Vacina lá fora já ajuda?

O documento da economia também traz um ponto curioso. Na única vez em que a palavra vacina é mencionada, não há um incentivo ou pelo menos um alerta da importância da imunização da população brasileira para que a economia possa voltar a crescer de forma sustentável, sem ameaças de novas quarentenas.

“Uma notícia positiva para a economia brasileira é que com a vacinação ganhando força no mundo o cenário internacional nos será propício: a taxa de juros internacional está baixa e deve continuar assim, o que nos favorece seja pela possibilidade de mantermos os juros internos baixos seja pelo estímulo a entrada de capitais internacionais que buscam melhores oportunidades de retorno”, afirma a nota técnica.

Então, já que não temos vacina por aqui ainda vamos nos contentar que o mundo vacinado nos traga benefícios. É isso?

No documento, Guedes e sua equipe trocam de “semana que vem” para o “ano que vem” as suas promessas.
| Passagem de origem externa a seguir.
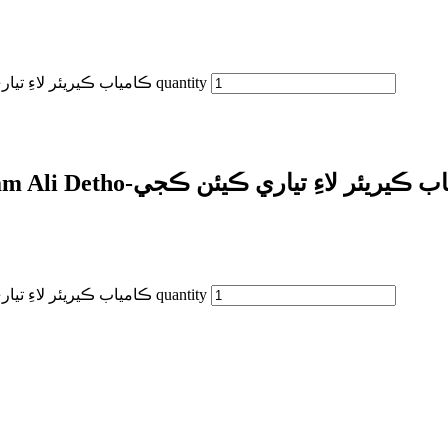
Kamyab Career lae Tiyari Kian Kaje- Imam Ali Detho-ڪامياب ڪيريئر لاءِ تياري ڪيئن ڪجي quantity
Kamyab Career lae Tiyari Kian Kaje- Imam Ali Detho-ر لاءِ تياري ڪيئن ڪجي
Kamyab Career lae Tiyari Kian Kaje- Imam Ali Detho-ڪامياب ڪيريئر لاءِ تياري ڪيئن ڪجي quantity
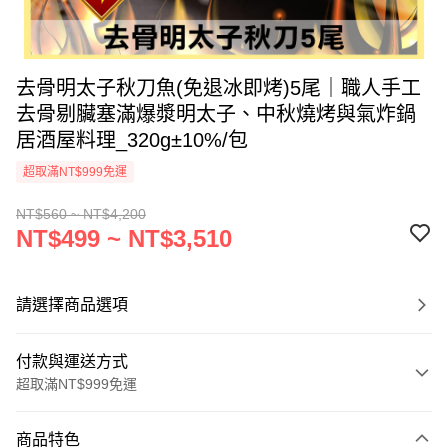
去骨明太子秋刀魚(免退冰即烤)5尾｜職人手工
去骨剔臟塞滿爆漿明太子、中秋燒烤與氣炸鍋
居酒屋料理_320g±10%/包
超取滿NT$999免運
NT$560 ~ NT$4,200
NT$499 ~ NT$3,510
請選擇商品選項
付款與運送方式
超取滿NT$999免運
付款方式
商品特色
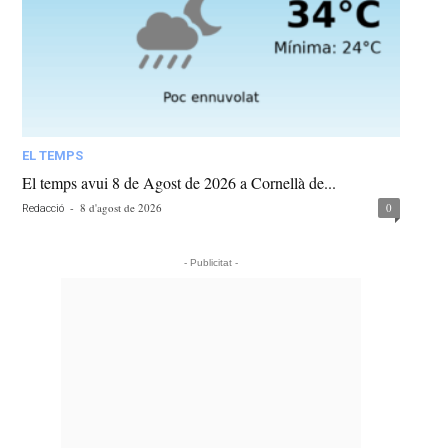
EL TEMPS
El temps avui 8 de Agost de 2026 a Cornellà de...
-
8 d'agost de 2026
0
Redacció
- Publicitat -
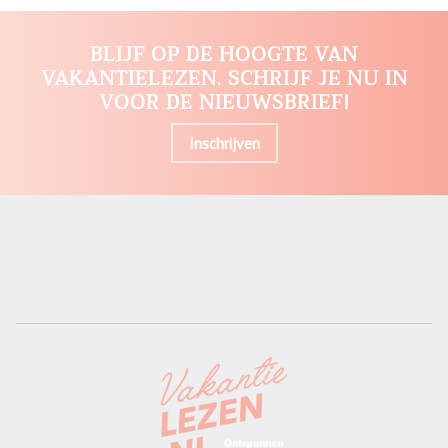
BLIJF OP DE HOOGTE VAN
VAKANTIELEZEN. SCHRIJF JE NU IN
VOOR DE NIEUWSBRIEF!
Inschrijven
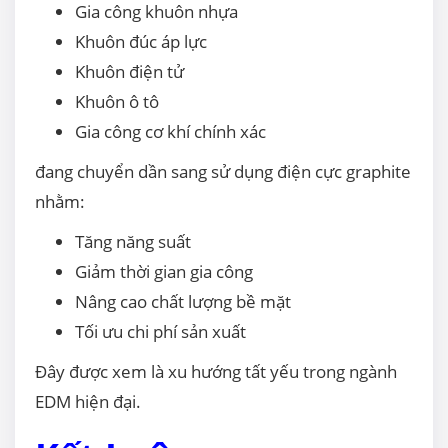
Gia công khuôn nhựa
Khuôn đúc áp lực
Khuôn điện tử
Khuôn ô tô
Gia công cơ khí chính xác
đang chuyển dần sang sử dụng điện cực graphite
nhằm:
Tăng năng suất
Giảm thời gian gia công
Nâng cao chất lượng bề mặt
Tối ưu chi phí sản xuất
Đây được xem là xu hướng tất yếu trong ngành
EDM hiện đại.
E a maior parte delas infelizmente seguem quase utópicas. “No ano que vem será a vez das privatizações e da abertura econômica”, afirmam.

2020 estava quase no fim quando Bolsonaro, na contramão da agenda de Guedes, não vendeu e sim criou a sua primeira estatal: a Nav Brasil.

Mesmo contrariado, Guedes disse a auxiliares que a alegação dos militares para incentivar a criação da estatal era “não demitir todo mundo pelas privatizações aeroportos”. O ministro não quer a máquina pública inchada, mas também não quer ver o desemprego crescer. Equação difícil.

O resultado das contas do presidente e do seu ministro, infelizmente, tende a ser de mais um ano negativo, no vermelho, com a sombra das consequências de escolhas feitas em 2020, o ano que não teve fim no dia 31 de dezembro.

** Este texto não reflete, necessariamente, a opinião do UOL.